◆ Task to carry out
Put the lines below into a Markdown table with the columns "n" and "Line", numbering each row and leaving out any blank lines.

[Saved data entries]
== Segment start ==

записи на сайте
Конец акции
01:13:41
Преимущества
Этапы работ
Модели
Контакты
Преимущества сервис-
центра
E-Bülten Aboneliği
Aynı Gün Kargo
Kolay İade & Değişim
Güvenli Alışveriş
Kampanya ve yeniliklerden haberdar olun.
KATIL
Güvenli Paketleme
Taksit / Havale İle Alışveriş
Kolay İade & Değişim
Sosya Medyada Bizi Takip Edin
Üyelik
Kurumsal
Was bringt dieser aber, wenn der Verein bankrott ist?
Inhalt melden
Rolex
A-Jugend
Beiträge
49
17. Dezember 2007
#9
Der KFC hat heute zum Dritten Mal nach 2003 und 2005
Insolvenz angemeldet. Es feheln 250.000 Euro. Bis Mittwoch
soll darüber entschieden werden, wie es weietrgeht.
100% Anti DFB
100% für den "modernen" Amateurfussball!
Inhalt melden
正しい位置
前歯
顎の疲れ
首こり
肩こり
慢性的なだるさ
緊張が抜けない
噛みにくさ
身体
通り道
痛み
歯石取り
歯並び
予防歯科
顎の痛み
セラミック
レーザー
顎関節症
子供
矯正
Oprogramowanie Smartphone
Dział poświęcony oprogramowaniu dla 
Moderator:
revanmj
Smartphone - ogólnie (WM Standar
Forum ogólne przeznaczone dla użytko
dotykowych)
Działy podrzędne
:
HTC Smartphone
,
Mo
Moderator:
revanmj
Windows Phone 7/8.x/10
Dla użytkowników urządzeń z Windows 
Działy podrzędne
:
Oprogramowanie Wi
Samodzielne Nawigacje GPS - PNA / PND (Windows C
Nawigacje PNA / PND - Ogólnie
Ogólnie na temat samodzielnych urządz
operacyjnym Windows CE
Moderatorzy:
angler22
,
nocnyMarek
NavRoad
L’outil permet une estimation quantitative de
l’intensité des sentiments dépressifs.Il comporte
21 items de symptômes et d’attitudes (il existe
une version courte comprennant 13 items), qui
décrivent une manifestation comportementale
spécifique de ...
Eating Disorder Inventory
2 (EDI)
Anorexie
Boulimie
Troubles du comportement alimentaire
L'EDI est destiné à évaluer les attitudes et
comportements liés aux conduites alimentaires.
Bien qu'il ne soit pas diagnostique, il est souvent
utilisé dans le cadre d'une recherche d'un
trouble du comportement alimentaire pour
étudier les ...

== Segment end ==

◆ Task solution
| n | Line |
|---|---|
| 1 | записи на сайте |
| 2 | Конец акции |
| 3 | 01:13:41 |
| 4 | Преимущества |
| 5 | Этапы работ |
| 6 | Модели |
| 7 | Контакты |
| 8 | Преимущества сервис- |
| 9 | центра |
| 10 | E-Bülten Aboneliği |
| 11 | Aynı Gün Kargo |
| 12 | Kolay İade & Değişim |
| 13 | Güvenli Alışveriş |
| 14 | Kampanya ve yeniliklerden haberdar olun. |
| 15 | KATIL |
| 16 | Güvenli Paketleme |
| 17 | Taksit / Havale İle Alışveriş |
| 18 | Kolay İade & Değişim |
| 19 | Sosya Medyada Bizi Takip Edin |
| 20 | Üyelik |
| 21 | Kurumsal |
| 22 | Was bringt dieser aber, wenn der Verein bankrott ist? |
| 23 | Inhalt melden |
| 24 | Rolex |
| 25 | A-Jugend |
| 26 | Beiträge |
| 27 | 49 |
| 28 | 17. Dezember 2007 |
| 29 | #9 |
| 30 | Der KFC hat heute zum Dritten Mal nach 2003 und 2005 |
| 31 | Insolvenz angemeldet. Es feheln 250.000 Euro. Bis Mittwoch |
| 32 | soll darüber entschieden werden, wie es weietrgeht. |
| 33 | 100% Anti DFB |
| 34 | 100% für den "modernen" Amateurfussball! |
| 35 | Inhalt melden |
| 36 | 正しい位置 |
| 37 | 前歯 |
| 38 | 顎の疲れ |
| 39 | 首こり |
| 40 | 肩こり |
| 41 | 慢性的なだるさ |
| 42 | 緊張が抜けない |
| 43 | 噛みにくさ |
| 44 | 身体 |
| 45 | 通り道 |
| 46 | 痛み |
| 47 | 歯石取り |
| 48 | 歯並び |
| 49 | 予防歯科 |
| 50 | 顎の痛み |
| 51 | セラミック |
| 52 | レーザー |
| 53 | 顎関節症 |
| 54 | 子供 |
| 55 | 矯正 |
| 56 | Oprogramowanie Smartphone |
| 57 | Dział poświęcony oprogramowaniu dla  |
| 58 | Moderator: |
| 59 | revanmj |
| 60 | Smartphone - ogólnie (WM Standar |
| 61 | Forum ogólne przeznaczone dla użytko |
| 62 | dotykowych) |
| 63 | Działy podrzędne |
| 64 | : |
| 65 | HTC Smartphone |
| 66 | , |
| 67 | Mo |
| 68 | Moderator: |
| 69 | revanmj |
| 70 | Windows Phone 7/8.x/10 |
| 71 | Dla użytkowników urządzeń z Windows  |
| 72 | Działy podrzędne |
| 73 | : |
| 74 | Oprogramowanie Wi |
| 75 | Samodzielne Nawigacje GPS - PNA / PND (Windows C |
| 76 | Nawigacje PNA / PND - Ogólnie |
| 77 | Ogólnie na temat samodzielnych urządz |
| 78 | operacyjnym Windows CE |
| 79 | Moderatorzy: |
| 80 | angler22 |
| 81 | , |
| 82 | nocnyMarek |
| 83 | NavRoad |
| 84 | L’outil permet une estimation quantitative de |
| 85 | l’intensité des sentiments dépressifs.Il comporte |
| 86 | 21 items de symptômes et d’attitudes (il existe |
| 87 | une version courte comprennant 13 items), qui |
| 88 | décrivent une manifestation comportementale |
| 89 | spécifique de ... |
| 90 | Eating Disorder Inventory |
| 91 | 2 (EDI) |
| 92 | Anorexie |
| 93 | Boulimie |
| 94 | Troubles du comportement alimentaire |
| 95 | L'EDI est destiné à évaluer les attitudes et |
| 96 | comportements liés aux conduites alimentaires. |
| 97 | Bien qu'il ne soit pas diagnostique, il est souvent |
| 98 | utilisé dans le cadre d'une recherche d'un |
| 99 | trouble du comportement alimentaire pour |
| 100 | étudier les ... |